*Trabajo requerido*
¿Puedes retomar la nota sobre el gusano barrenador y los costos de los productores de ganado y continuarla a partir de su última oración?

*Fragmento*
================================

Saltillo, Coah.- Los protocolos de revisión sanitaria de ganado para evitar la propagación del gusano barrenador han impactado de forma considerable en los costos de operación de los productores, quienes hasta ahora han logrado contener los precios para los distribuidores.
Lo anterior de acuerdo con Mario Calderón, secretario y vicepresidente de la Asociación Mexicana de Productores de Carne, quien, desde Torreón, en entrevista para Despega Con Chuchuy de Tele Saltillo, habló de los principales retos que enfrenta esta industria.
“Ha impactado bastante el problema que se tiene de gusano barrenador puesto que los costos se han incrementado porque hay más protocolos de revisión, más paradas para la revisión del ganado… esto nos implica, además de más costos en dinero, las mermas en los animales, el estrés que conlleva y el tiempo que implica”, dijo.
Explicó que, desde el sur del país, los filtros sanitarios llevan hasta 20 horas para una jaula cargada con ganado. Además, al llegar a los corrales, los animales son sometidos a otros protocolos de revisión sanitaria, animal por animal, con el apoyo de especialistas. Todo ello con el objetivo de que no se propague la enfermedad y el gusano se pueda erradicar como en los años 90’s.
“Sabemos que nuestras autoridades están trabajando en soltar la mosca estéril para evitar que siga proliferando este gusano, que, aunque se ha contenido en una medida, ha ido avanzando poco a poco”, externó.

================================

Registros de datos almacenados:
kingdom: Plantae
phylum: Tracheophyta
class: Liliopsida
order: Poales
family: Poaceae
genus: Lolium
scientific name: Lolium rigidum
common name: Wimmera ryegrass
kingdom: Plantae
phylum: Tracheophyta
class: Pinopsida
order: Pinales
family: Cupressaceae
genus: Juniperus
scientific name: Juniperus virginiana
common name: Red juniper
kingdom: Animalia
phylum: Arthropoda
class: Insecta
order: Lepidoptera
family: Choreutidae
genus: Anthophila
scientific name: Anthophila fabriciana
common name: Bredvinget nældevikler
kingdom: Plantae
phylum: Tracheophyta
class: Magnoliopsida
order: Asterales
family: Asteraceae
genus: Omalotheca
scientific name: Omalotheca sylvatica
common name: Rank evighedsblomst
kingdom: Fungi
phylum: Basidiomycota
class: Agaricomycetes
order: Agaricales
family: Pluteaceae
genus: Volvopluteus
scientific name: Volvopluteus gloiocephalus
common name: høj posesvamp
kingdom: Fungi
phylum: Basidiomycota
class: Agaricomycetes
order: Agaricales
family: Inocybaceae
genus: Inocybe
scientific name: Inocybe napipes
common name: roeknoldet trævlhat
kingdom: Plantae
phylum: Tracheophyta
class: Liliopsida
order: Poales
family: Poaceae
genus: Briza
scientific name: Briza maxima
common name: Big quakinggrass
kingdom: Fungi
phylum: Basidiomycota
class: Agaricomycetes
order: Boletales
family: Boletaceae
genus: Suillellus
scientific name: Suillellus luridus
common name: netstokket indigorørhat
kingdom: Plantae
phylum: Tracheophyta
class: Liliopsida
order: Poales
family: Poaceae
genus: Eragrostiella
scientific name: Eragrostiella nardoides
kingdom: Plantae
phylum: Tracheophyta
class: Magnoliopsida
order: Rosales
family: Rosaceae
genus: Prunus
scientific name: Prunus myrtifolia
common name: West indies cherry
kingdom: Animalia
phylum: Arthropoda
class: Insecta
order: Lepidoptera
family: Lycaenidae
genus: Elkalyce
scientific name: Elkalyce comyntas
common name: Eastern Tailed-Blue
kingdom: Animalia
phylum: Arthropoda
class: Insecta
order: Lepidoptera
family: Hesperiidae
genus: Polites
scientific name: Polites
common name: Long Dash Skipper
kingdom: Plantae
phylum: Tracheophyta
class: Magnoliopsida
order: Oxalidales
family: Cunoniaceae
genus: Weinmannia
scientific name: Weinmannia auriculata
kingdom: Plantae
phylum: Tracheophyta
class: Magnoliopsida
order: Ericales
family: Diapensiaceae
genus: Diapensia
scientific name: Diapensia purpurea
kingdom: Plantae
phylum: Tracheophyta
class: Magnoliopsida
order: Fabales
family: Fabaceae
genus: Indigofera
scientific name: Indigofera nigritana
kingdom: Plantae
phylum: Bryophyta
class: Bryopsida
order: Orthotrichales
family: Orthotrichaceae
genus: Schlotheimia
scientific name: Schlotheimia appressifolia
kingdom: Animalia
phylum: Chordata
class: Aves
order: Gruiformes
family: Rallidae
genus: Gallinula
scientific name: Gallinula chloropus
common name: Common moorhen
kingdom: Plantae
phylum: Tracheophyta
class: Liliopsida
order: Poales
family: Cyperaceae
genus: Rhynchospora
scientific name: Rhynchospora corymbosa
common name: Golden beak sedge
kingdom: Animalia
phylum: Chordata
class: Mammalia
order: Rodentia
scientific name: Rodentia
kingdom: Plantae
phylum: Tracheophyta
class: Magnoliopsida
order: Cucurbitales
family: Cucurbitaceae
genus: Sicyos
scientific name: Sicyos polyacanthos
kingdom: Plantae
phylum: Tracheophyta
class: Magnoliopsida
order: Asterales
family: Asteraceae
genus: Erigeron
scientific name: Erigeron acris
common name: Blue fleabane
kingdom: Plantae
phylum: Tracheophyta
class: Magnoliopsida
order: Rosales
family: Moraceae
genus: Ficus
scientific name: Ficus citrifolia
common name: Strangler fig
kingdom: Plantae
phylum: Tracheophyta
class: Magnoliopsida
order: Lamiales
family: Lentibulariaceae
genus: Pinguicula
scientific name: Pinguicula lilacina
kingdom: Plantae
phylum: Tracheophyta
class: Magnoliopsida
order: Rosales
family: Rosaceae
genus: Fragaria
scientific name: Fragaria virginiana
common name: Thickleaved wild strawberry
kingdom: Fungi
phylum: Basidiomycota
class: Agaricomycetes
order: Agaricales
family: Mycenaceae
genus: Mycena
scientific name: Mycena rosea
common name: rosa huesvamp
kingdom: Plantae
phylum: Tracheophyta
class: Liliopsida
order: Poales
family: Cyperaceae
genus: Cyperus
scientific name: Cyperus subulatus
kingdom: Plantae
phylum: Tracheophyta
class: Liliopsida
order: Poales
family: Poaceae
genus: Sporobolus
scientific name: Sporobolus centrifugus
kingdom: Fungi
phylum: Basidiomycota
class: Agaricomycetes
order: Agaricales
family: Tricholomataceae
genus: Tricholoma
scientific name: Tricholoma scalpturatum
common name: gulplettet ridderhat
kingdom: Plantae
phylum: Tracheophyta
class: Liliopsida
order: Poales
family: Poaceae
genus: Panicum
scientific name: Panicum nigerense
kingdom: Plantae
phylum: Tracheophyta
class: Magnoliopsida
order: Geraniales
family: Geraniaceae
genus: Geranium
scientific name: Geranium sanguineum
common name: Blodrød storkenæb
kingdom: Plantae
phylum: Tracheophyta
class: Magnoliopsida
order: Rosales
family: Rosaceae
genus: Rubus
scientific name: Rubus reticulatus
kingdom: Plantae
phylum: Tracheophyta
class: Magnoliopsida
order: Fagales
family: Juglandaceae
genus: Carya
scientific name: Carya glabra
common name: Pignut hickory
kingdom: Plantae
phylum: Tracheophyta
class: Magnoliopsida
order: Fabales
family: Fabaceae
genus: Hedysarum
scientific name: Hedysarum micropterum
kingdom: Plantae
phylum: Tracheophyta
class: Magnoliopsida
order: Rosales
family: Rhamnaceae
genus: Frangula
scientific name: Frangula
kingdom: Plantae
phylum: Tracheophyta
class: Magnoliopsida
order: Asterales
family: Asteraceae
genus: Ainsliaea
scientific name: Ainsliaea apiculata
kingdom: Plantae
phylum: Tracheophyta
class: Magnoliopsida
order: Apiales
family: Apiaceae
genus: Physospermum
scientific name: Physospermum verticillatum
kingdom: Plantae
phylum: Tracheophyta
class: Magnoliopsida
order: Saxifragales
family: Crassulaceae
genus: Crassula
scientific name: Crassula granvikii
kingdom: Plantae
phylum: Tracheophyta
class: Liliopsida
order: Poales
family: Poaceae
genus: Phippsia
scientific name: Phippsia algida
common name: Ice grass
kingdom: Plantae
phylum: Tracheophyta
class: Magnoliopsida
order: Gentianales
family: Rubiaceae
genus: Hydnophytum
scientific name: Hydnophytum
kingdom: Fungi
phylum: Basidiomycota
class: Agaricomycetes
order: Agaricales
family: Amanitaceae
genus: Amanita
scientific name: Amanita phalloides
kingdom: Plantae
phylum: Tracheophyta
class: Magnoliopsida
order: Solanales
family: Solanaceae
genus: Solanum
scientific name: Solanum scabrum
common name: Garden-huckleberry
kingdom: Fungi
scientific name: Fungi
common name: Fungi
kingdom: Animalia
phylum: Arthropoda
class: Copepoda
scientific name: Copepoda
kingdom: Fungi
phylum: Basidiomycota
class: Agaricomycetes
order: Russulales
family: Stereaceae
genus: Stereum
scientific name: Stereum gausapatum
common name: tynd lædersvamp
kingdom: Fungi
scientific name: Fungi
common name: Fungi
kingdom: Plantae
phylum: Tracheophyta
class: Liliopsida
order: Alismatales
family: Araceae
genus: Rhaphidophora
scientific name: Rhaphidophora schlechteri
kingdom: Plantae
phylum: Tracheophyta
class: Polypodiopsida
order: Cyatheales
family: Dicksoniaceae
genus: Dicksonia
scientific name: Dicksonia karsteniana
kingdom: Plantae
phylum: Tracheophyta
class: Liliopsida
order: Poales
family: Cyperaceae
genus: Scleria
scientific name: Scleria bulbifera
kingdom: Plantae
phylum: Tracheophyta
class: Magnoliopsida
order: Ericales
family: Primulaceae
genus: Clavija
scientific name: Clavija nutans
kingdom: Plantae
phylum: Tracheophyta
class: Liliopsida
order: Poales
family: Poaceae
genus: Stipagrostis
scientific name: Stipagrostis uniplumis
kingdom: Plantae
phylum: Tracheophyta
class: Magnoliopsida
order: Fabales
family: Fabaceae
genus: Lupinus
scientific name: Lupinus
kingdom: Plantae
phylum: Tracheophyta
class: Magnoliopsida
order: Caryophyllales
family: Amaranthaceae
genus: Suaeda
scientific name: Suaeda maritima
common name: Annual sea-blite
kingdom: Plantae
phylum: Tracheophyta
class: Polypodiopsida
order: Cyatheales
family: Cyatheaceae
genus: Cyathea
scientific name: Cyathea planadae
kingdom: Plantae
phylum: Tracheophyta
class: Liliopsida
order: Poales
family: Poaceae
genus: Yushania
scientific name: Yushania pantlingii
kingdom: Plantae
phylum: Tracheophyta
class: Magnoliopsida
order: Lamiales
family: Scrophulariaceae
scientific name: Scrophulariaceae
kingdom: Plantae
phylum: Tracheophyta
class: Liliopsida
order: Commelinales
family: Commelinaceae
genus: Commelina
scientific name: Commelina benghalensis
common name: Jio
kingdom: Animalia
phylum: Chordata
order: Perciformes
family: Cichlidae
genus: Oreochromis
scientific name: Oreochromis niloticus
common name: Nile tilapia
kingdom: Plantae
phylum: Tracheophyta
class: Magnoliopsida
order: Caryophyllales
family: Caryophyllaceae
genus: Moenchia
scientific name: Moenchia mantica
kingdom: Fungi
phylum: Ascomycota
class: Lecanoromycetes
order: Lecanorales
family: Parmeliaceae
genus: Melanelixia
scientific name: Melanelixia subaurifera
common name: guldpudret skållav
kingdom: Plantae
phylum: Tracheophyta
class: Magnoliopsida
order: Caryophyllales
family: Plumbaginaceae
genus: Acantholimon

================================

*Resultado*
Cabe recordar que, a la fecha, el gusano barrenador ha llegado a 20 estados de la República Mexicana, con mayor prevalencia en el sur del país, aunque ya con presencia en Nuevo León.
Por otro lado, se estima que el precio de la carne de res al consumidor final en México ha aumentado más del 16.5% en 2026, el mayor incremento desde 2019. Esto responde a múltiples factores: cambios en políticas de importación, sequías, inseguridad y la situación sanitaria del gusano barrenador.
Esta asociación está conformada por productores de carne de calidad mundial. Alrededor del 85% del ganado se queda en México, mientras que el 15% se exporta, principalmente a Estados Unidos, además de mercados como Japón y Corea.
Se trata del segundo eslabón en la cadena de producción de carne bovina, después de los criadores. Estos productores compran los animales para su engorda a base de granos y posterior sacrificio en rastros TIF y empacadoras certificadas.